Saved data entries:
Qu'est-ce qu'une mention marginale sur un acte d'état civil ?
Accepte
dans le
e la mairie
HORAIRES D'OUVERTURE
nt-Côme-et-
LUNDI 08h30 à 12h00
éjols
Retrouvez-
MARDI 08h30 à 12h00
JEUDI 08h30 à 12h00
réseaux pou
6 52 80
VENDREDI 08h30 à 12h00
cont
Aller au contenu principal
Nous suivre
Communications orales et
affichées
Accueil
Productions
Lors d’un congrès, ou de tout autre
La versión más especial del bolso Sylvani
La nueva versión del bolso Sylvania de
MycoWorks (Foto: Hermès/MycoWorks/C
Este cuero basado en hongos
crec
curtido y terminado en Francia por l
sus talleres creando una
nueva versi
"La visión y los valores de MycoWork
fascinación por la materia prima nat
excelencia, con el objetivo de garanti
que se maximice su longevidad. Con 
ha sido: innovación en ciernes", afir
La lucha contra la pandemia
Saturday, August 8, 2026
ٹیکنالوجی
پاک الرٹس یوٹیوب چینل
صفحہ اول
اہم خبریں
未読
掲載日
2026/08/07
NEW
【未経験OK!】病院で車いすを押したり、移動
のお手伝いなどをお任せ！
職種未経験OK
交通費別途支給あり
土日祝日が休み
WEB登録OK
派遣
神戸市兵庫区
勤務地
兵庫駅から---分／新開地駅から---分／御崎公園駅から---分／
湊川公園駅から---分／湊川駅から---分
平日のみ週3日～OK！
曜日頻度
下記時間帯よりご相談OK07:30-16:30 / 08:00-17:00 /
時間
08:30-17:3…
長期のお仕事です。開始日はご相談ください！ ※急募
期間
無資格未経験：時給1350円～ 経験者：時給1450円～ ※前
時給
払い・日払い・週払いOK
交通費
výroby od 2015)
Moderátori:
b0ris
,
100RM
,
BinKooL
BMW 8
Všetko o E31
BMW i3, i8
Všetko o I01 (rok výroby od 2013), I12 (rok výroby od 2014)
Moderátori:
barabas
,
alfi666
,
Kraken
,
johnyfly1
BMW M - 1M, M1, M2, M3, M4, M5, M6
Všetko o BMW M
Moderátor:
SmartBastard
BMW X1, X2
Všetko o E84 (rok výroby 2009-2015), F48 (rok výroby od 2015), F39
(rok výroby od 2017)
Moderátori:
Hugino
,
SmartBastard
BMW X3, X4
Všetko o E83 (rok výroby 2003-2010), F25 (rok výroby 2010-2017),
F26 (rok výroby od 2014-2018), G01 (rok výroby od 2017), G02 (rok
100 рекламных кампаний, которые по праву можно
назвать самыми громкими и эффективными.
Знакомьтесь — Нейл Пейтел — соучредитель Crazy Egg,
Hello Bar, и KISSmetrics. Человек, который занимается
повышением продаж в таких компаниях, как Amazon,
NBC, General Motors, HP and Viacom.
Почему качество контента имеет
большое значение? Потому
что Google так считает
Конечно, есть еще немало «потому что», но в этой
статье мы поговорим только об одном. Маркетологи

Exercise description -> Read the entries above, then pull out the lines that include "versión".

Answer to this exercise ->
La versión más especial del bolso Sylvani
La nueva versión del bolso Sylvania de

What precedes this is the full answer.